START Record set

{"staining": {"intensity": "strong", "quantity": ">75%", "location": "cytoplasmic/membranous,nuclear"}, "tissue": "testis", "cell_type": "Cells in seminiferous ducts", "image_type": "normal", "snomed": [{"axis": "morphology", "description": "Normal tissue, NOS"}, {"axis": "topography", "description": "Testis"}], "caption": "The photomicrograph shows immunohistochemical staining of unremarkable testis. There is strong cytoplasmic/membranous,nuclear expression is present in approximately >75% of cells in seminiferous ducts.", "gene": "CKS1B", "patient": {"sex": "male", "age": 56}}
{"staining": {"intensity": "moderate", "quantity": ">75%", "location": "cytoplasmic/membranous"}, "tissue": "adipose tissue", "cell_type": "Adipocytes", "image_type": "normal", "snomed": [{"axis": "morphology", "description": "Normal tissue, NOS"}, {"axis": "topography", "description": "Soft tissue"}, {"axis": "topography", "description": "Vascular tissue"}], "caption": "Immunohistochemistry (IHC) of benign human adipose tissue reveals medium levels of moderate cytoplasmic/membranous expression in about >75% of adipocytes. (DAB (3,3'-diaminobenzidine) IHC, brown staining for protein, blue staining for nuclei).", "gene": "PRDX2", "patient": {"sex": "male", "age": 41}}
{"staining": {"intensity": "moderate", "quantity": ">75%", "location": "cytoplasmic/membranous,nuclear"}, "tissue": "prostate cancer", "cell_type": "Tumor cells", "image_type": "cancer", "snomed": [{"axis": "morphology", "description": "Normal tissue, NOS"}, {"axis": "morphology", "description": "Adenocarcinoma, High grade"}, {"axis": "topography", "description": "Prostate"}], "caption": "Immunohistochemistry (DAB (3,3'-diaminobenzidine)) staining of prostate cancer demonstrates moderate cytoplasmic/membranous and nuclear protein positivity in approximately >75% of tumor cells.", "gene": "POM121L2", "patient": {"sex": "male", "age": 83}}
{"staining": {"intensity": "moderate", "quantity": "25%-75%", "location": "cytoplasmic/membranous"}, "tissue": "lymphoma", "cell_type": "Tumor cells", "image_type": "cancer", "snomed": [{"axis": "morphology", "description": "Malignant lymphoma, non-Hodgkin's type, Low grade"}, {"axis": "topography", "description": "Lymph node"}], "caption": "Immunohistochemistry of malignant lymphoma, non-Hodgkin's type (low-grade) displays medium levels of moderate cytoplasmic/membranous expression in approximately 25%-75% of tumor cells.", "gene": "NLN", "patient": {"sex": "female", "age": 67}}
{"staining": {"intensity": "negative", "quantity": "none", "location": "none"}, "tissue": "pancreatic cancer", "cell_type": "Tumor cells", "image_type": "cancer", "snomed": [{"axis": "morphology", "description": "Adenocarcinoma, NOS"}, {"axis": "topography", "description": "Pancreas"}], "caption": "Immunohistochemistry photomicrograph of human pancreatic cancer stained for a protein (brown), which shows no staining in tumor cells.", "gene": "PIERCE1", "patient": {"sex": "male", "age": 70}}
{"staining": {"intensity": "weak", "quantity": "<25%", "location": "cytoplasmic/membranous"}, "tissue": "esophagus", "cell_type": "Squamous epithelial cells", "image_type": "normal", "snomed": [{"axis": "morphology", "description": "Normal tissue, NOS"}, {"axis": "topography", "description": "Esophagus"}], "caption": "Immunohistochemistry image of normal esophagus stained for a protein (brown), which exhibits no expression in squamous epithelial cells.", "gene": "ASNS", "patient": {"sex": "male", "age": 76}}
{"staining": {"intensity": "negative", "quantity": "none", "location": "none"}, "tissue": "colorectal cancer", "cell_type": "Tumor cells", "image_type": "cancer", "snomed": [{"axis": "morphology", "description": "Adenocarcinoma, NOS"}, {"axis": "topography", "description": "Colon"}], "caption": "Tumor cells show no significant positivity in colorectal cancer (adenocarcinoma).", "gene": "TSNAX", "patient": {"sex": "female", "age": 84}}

END Record set

All the data above should be restated in full, exactly.

→ Solution for this problem:
{"staining": {"intensity": "strong", "quantity": ">75%", "location": "cytoplasmic/membranous,nuclear"}, "tissue": "testis", "cell_type": "Cells in seminiferous ducts", "image_type": "normal", "snomed": [{"axis": "morphology", "description": "Normal tissue, NOS"}, {"axis": "topography", "description": "Testis"}], "caption": "The photomicrograph shows immunohistochemical staining of unremarkable testis. There is strong cytoplasmic/membranous,nuclear expression is present in approximately >75% of cells in seminiferous ducts.", "gene": "CKS1B", "patient": {"sex": "male", "age": 56}}
{"staining": {"intensity": "moderate", "quantity": ">75%", "location": "cytoplasmic/membranous"}, "tissue": "adipose tissue", "cell_type": "Adipocytes", "image_type": "normal", "snomed": [{"axis": "morphology", "description": "Normal tissue, NOS"}, {"axis": "topography", "description": "Soft tissue"}, {"axis": "topography", "description": "Vascular tissue"}], "caption": "Immunohistochemistry (IHC) of benign human adipose tissue reveals medium levels of moderate cytoplasmic/membranous expression in about >75% of adipocytes. (DAB (3,3'-diaminobenzidine) IHC, brown staining for protein, blue staining for nuclei).", "gene": "PRDX2", "patient": {"sex": "male", "age": 41}}
{"staining": {"intensity": "moderate", "quantity": ">75%", "location": "cytoplasmic/membranous,nuclear"}, "tissue": "prostate cancer", "cell_type": "Tumor cells", "image_type": "cancer", "snomed": [{"axis": "morphology", "description": "Normal tissue, NOS"}, {"axis": "morphology", "description": "Adenocarcinoma, High grade"}, {"axis": "topography", "description": "Prostate"}], "caption": "Immunohistochemistry (DAB (3,3'-diaminobenzidine)) staining of prostate cancer demonstrates moderate cytoplasmic/membranous and nuclear protein positivity in approximately >75% of tumor cells.", "gene": "POM121L2", "patient": {"sex": "male", "age": 83}}
{"staining": {"intensity": "moderate", "quantity": "25%-75%", "location": "cytoplasmic/membranous"}, "tissue": "lymphoma", "cell_type": "Tumor cells", "image_type": "cancer", "snomed": [{"axis": "morphology", "description": "Malignant lymphoma, non-Hodgkin's type, Low grade"}, {"axis": "topography", "description": "Lymph node"}], "caption": "Immunohistochemistry of malignant lymphoma, non-Hodgkin's type (low-grade) displays medium levels of moderate cytoplasmic/membranous expression in approximately 25%-75% of tumor cells.", "gene": "NLN", "patient": {"sex": "female", "age": 67}}
{"staining": {"intensity": "negative", "quantity": "none", "location": "none"}, "tissue": "pancreatic cancer", "cell_type": "Tumor cells", "image_type": "cancer", "snomed": [{"axis": "morphology", "description": "Adenocarcinoma, NOS"}, {"axis": "topography", "description": "Pancreas"}], "caption": "Immunohistochemistry photomicrograph of human pancreatic cancer stained for a protein (brown), which shows no staining in tumor cells.", "gene": "PIERCE1", "patient": {"sex": "male", "age": 70}}
{"staining": {"intensity": "weak", "quantity": "<25%", "location": "cytoplasmic/membranous"}, "tissue": "esophagus", "cell_type": "Squamous epithelial cells", "image_type": "normal", "snomed": [{"axis": "morphology", "description": "Normal tissue, NOS"}, {"axis": "topography", "description": "Esophagus"}], "caption": "Immunohistochemistry image of normal esophagus stained for a protein (brown), which exhibits no expression in squamous epithelial cells.", "gene": "ASNS", "patient": {"sex": "male", "age": 76}}
{"staining": {"intensity": "negative", "quantity": "none", "location": "none"}, "tissue": "colorectal cancer", "cell_type": "Tumor cells", "image_type": "cancer", "snomed": [{"axis": "morphology", "description": "Adenocarcinoma, NOS"}, {"axis": "topography", "description": "Colon"}], "caption": "Tumor cells show no significant positivity in colorectal cancer (adenocarcinoma).", "gene": "TSNAX", "patient": {"sex": "female", "age": 84}}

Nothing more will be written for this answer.